# Task instructions
Only one stretch of the records below should be repeated. It starts with the line containing "right wrist: (960, 344)" and goes on through the line containing "left ear: (585, 236)", exactly as written.

BEGIN Materials provided

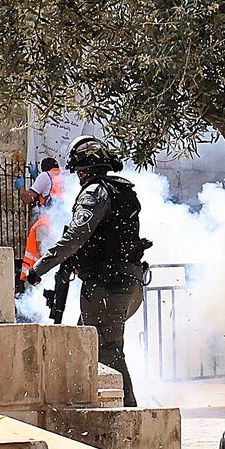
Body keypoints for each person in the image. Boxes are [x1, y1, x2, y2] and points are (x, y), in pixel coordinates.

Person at [27, 135, 148, 406]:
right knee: (87, 346)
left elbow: (76, 236)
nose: (78, 177)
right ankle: (90, 406)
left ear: (85, 169)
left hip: (108, 285)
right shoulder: (120, 190)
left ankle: (126, 415)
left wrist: (40, 268)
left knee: (105, 351)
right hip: (128, 282)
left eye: (79, 172)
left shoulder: (94, 192)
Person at [18, 157, 63, 293]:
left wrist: (20, 187)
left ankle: (35, 286)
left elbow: (28, 198)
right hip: (63, 222)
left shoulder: (45, 176)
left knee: (41, 255)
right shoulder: (64, 176)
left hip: (48, 223)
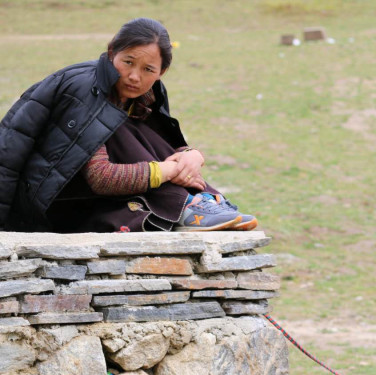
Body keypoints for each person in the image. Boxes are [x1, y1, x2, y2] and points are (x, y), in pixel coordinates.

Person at [0, 17, 257, 233]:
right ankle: (186, 206)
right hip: (48, 204)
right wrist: (168, 171)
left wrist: (192, 157)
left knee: (134, 127)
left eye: (148, 69)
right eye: (128, 62)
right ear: (112, 52)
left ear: (162, 72)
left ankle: (202, 201)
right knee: (115, 124)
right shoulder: (86, 93)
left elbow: (157, 142)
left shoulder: (148, 92)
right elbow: (101, 178)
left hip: (88, 198)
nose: (135, 76)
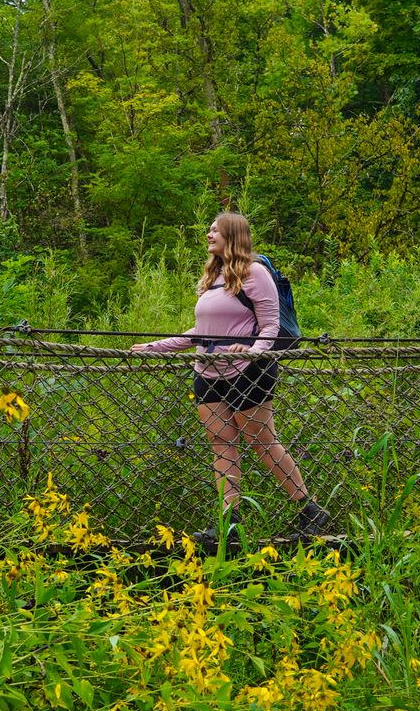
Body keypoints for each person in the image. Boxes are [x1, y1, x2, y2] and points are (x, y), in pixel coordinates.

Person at [131, 212, 332, 549]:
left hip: (248, 372)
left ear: (233, 235)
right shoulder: (213, 276)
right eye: (209, 229)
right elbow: (202, 332)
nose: (209, 234)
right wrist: (157, 346)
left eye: (215, 230)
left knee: (261, 440)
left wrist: (253, 352)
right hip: (207, 371)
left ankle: (308, 509)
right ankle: (230, 524)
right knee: (221, 445)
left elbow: (269, 326)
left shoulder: (255, 273)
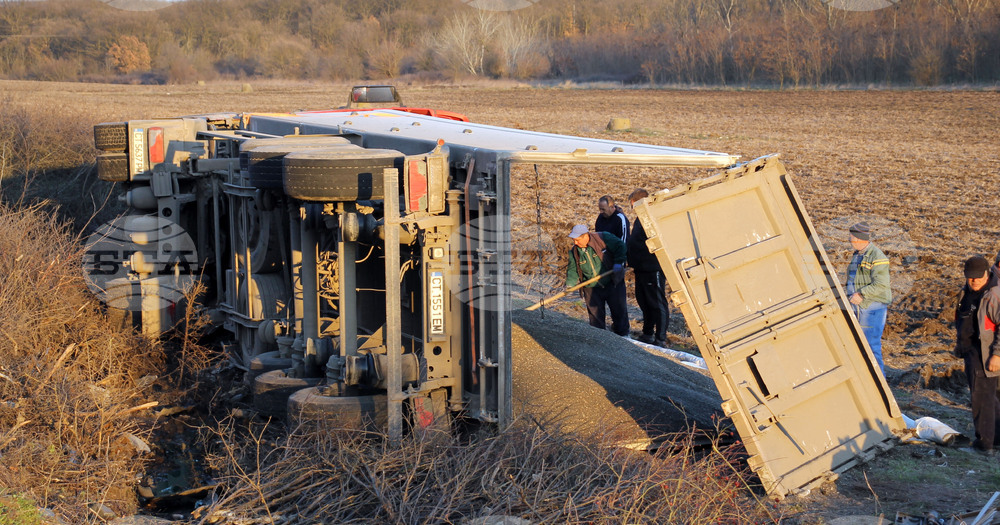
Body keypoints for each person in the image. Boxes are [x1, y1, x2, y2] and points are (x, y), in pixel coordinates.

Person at [954, 255, 1000, 455]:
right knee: (989, 398)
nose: (973, 281)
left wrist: (997, 355)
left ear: (986, 273)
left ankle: (984, 445)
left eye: (977, 277)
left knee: (981, 398)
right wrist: (960, 344)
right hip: (971, 350)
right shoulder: (967, 291)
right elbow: (964, 319)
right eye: (969, 277)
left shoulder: (994, 295)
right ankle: (996, 439)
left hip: (985, 353)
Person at [565, 224, 629, 336]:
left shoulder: (603, 238)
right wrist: (570, 284)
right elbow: (572, 269)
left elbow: (620, 246)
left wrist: (618, 262)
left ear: (585, 236)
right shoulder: (574, 252)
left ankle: (624, 336)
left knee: (619, 312)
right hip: (591, 288)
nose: (575, 243)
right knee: (595, 318)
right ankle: (598, 338)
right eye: (573, 240)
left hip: (612, 282)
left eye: (577, 240)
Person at [845, 222, 891, 373]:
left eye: (851, 237)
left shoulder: (877, 257)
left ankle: (880, 385)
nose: (850, 240)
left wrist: (862, 294)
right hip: (859, 307)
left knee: (871, 346)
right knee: (859, 346)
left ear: (859, 238)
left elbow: (881, 285)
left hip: (872, 308)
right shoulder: (858, 255)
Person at [627, 188, 669, 346]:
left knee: (657, 303)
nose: (632, 209)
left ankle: (660, 338)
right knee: (644, 302)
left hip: (653, 268)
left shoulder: (652, 218)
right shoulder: (640, 219)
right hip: (640, 268)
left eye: (633, 205)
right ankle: (647, 333)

END Materials provided

# Solution to this task
right wrist: (960, 344)
right hip: (971, 350)
right shoulder: (967, 291)
right elbow: (964, 319)
right eye: (969, 277)
left shoulder: (994, 295)
right ankle: (996, 439)
left hip: (985, 353)
Person at [565, 224, 629, 336]:
left shoulder: (603, 238)
right wrist: (570, 284)
right elbow: (572, 269)
left elbow: (620, 246)
left wrist: (618, 262)
left ear: (585, 236)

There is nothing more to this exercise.